Because pneumococcal pneumonia is not highly contagious and usually responds promptly to early therapy, prophylaxis constitutes less of a problem than in many other infectious diseases. It is estimated that only one in every 500 persons of all ages in the United States may be expected to contract the disease in any one year. In certain closed communities, however, and in areas where the pneumococcal carrier rate is particularly high, epidemics occasionally occur. Under such conditions, immunization with pneu­mococcal polysaccharide may be indicated. During World War II, the effectiveness of polyvalent pneu­mococcal vaccine in preventing pneumonia and in lowering the pneumococcal carrier rate was clearly demonstrated in a controlled experiment on Army personnel. Although immunization may prove, to be of value in military medicine, its ap­plication to the general population is not indicated because the incidence of the disease in ordinary circumstances is too low to justify vaccination. For persons at especially high risk, however, because of age or chronic systemic disease, particu­larly of the heart or lungs, its use would seem justified.

Although pneumococcal pneumonia can un­doubtedly be prevented (or at least aborted) in many patients by the intensive treatment of every upper respiratory tract infection with antimicro­bial drugs, their indiscriminate use for this pur­pose should be avoided.
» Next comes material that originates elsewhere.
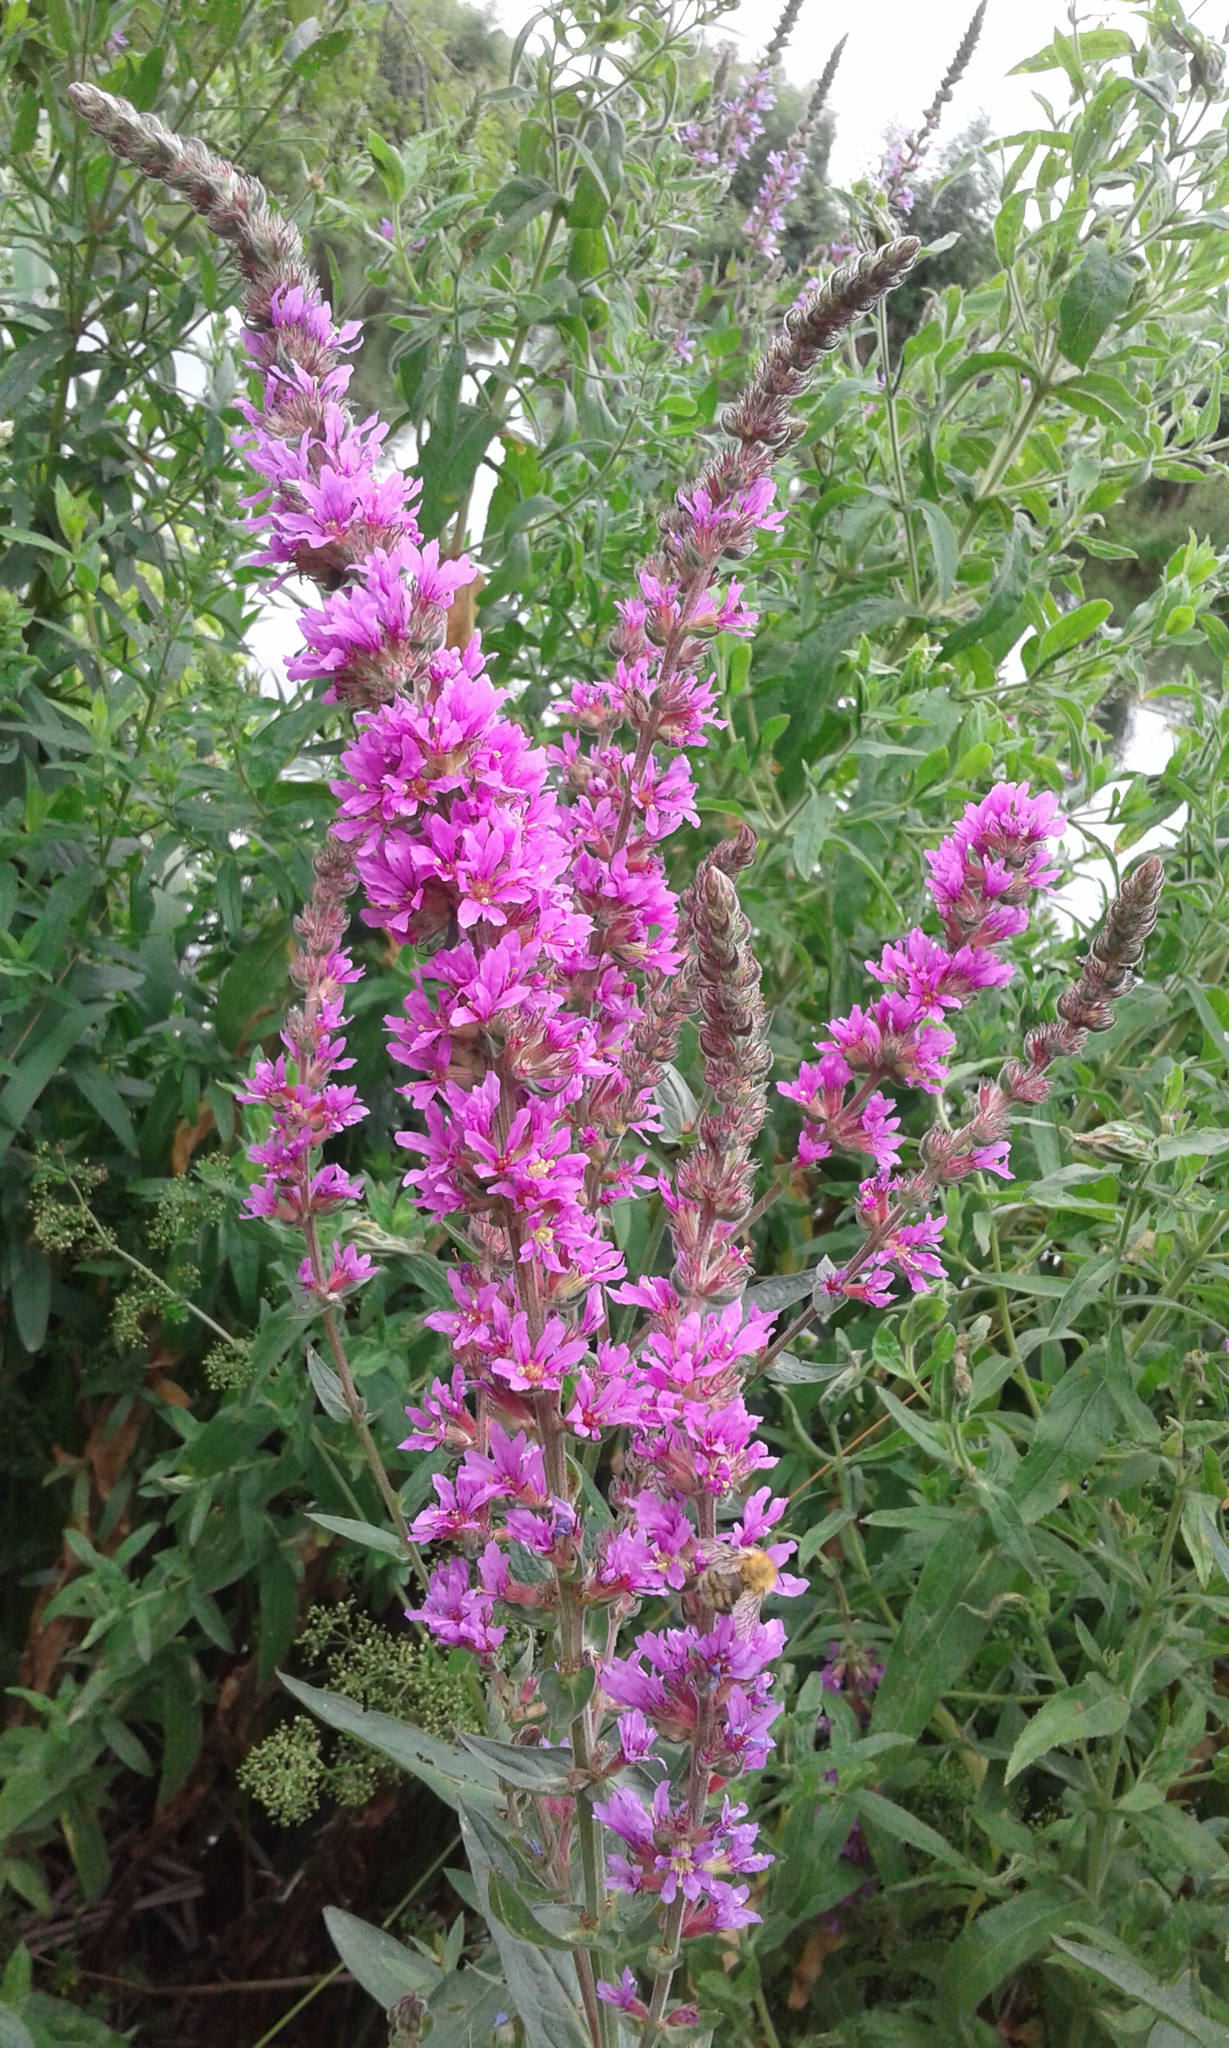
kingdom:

The possible inconvenience to the patient of hypersensitivity reactions and the theoretical danger of favoring drug-resistant strains of bacteria outweigh the advantages to be gained in preventing such a relatively uncommon and readily treatable disease as pneumococcal pneumonia. Such chemoprophylaxis during out­breaks of epidemic influenza, on the other hand, might conceivably be indicated (see Influenza).

Patient Isolation.

The cross-infection rate in pneumococcal pneumonia is low and patients receiving chemotherapy are probably not highly infectious. The danger of cross-infection in a general hospital, particularly among patients with congestive heart failure, pulmonary edema, or other severe debilitating diseases, may be greater than in the general population, and care should be taken to protect them from exposure.